Guillermo Antonio Alejandro Aliaga Pajares (born 28 October 1986) is a Peruvian politician. He is a Congressman representing Lima for the 2020–2021 complementary term, and belongs to the We Are Peru party. He was Second Vice President of Congress from March 16, 2020, to November 15, 2020, when he resigned in midst of the 2020 protests.

== Biography ==

=== Early life ===
He was born in the district of San Isidro on October 28, 1986.

He completed his school studies at the San Agustín School in the city of Lima, in which he was president of the Centennial Promotion and a pre-selected athlete by the Peruvian Basketball Federation. The sport allowed him to obtain a scholarship to study law at the University of Lima.

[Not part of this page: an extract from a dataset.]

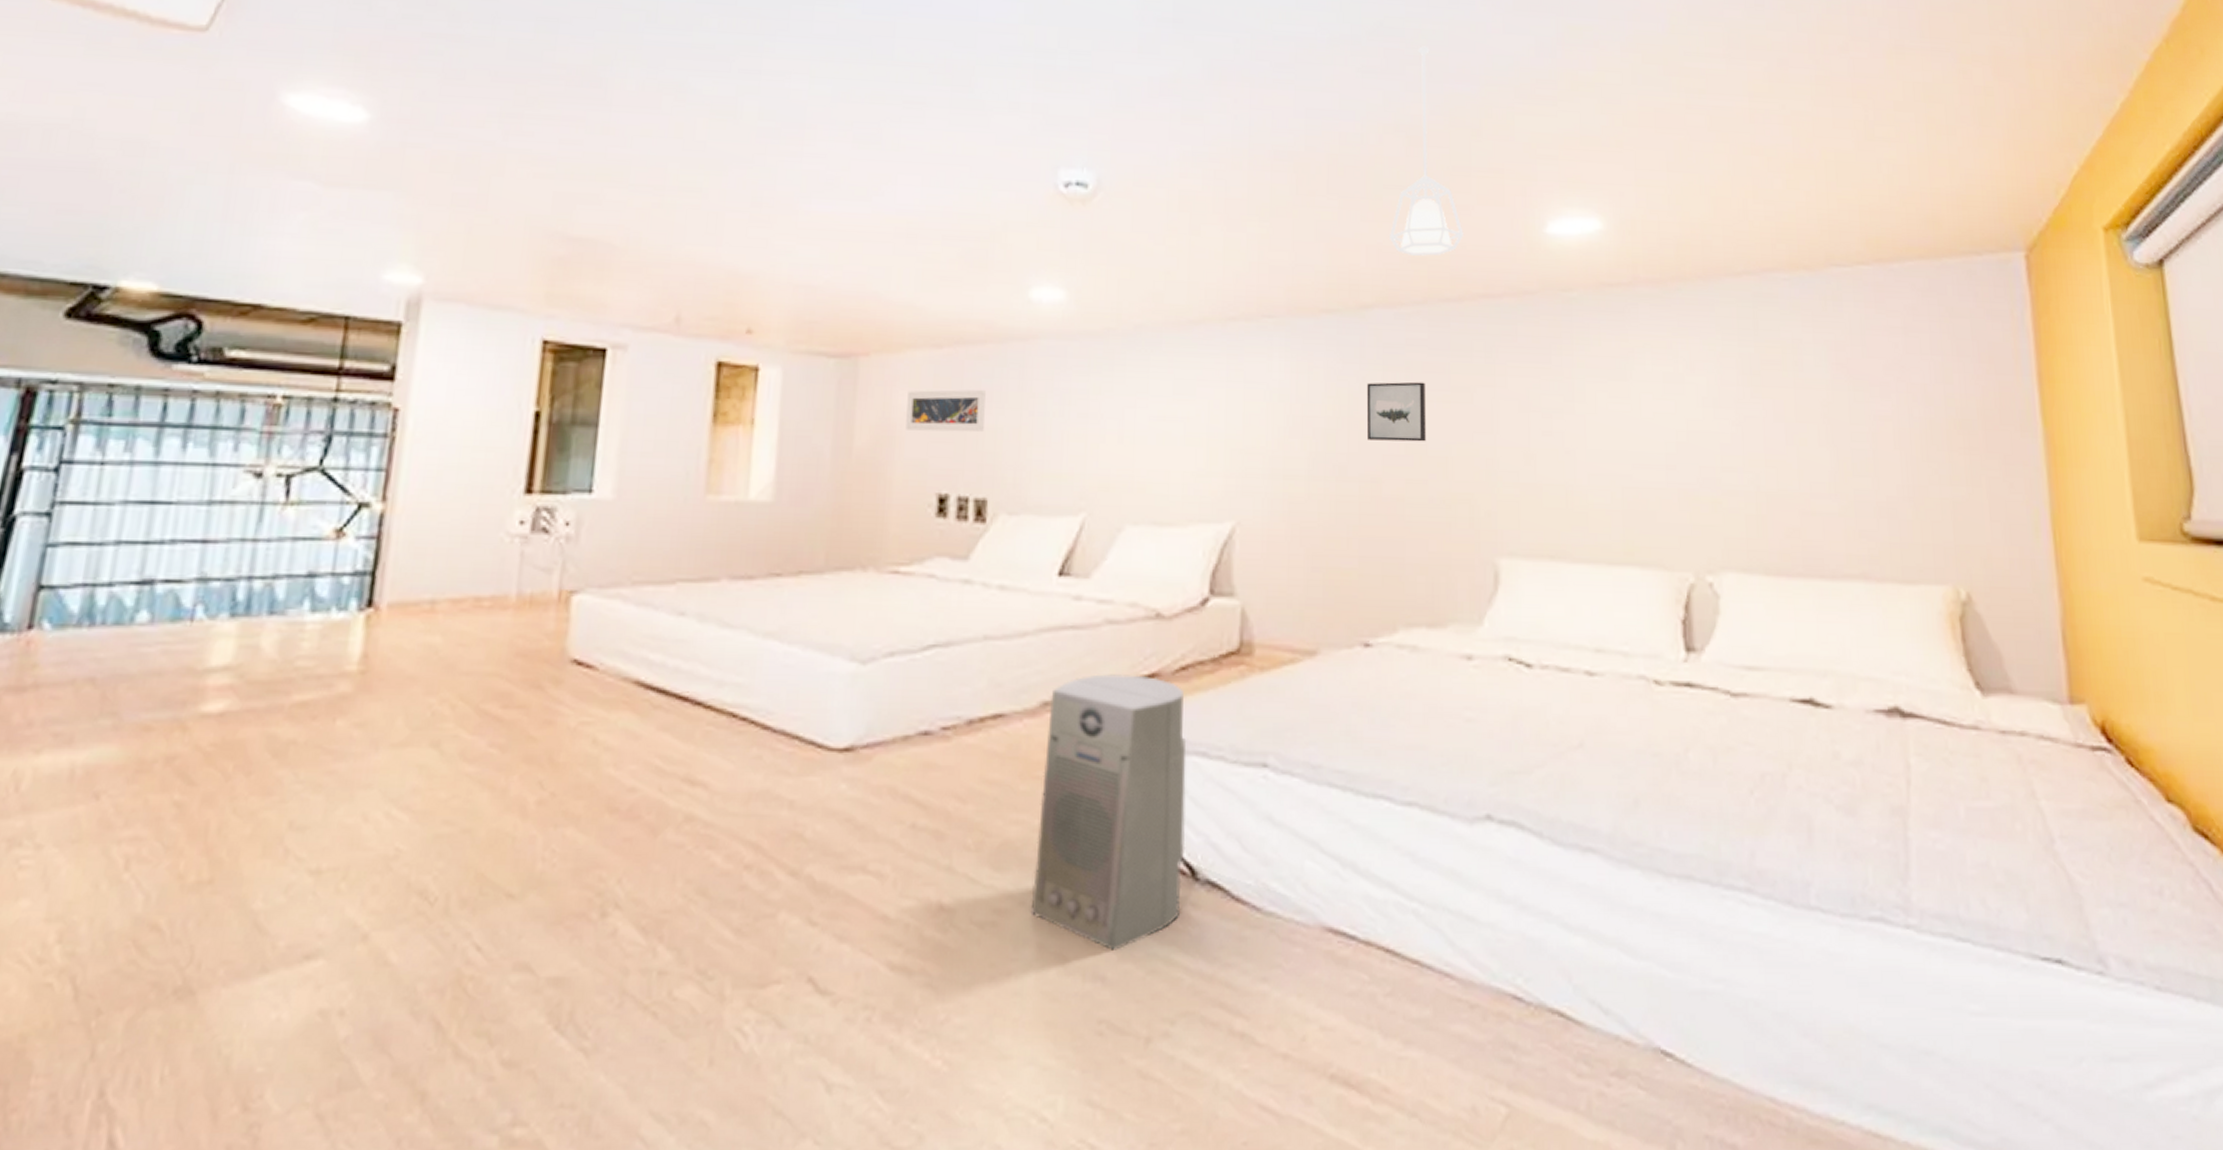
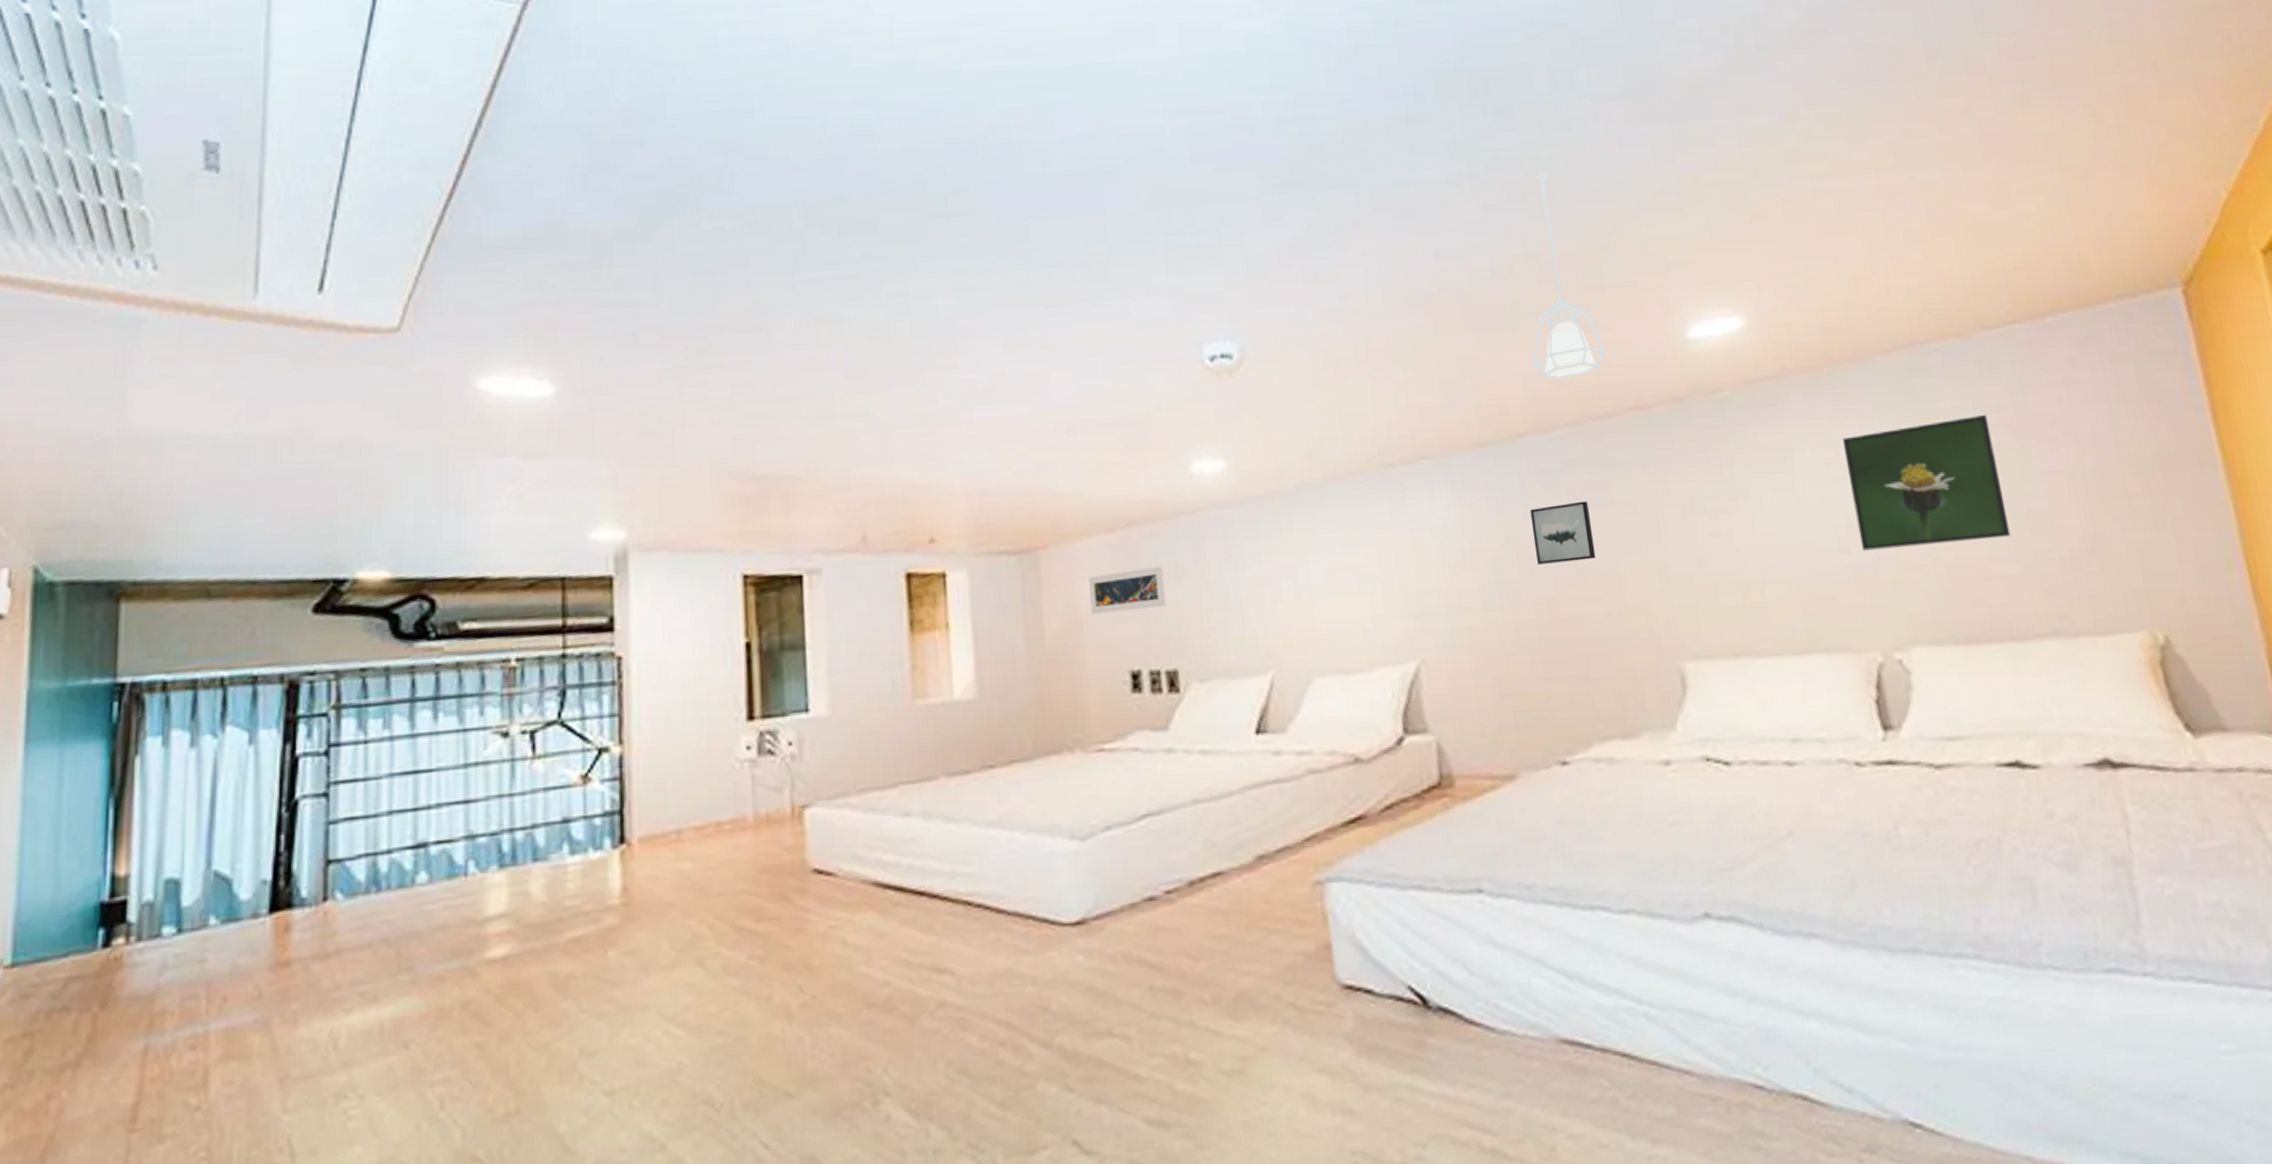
air purifier: present [1030,674,1187,950] -> none [1264,818,1418,1084]
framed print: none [1682,350,1833,475] -> present [1842,415,2011,551]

He studied law at the University of Lima, from which he obtained a law degree. After that, he studied a master's degree in Business Law at the University of Lima (2011-2013). In 2015, he began his doctorate studies in law at the Universidad Nacional Mayor de San Marcos.

In 2009, he won a 4-month international scholarship from the Japanese government for the United Nations-sponsored program The Ship for World Youth Leaders (SWYL 2009). After graduating from this program he was part of the Ship For World Youth Alumni Association (SWYAA), as a speaker at the annual conventions in Egypt and Australia.

== Political career ==

=== Congressman ===
In the extraordinary parliamentary elections of 2020, he ran for a seat in Congress for the Democratic Party “We Are Peru’ representing Lima and, he was elected for the 2020-2021 period.

He was elected Second Vice President of the board of directors in the Congress of the Republic for the period 2020 to 2021. As such, he is a member of the Permanent Commission.

During the second presidential vacancy process against Martín Vizcarra, Aliaga voted in favor of the declaration of moral incapacity for Martín Vizcarra. The vacancy was approved by 105 MPs on November 9, 2020.

Due to the political crisis in the country, he resigned as a member of the board of directors of the Congress of the Republic on November 15, 2020. He is currently the spokesperson for the We are Peru Democratic Party bench.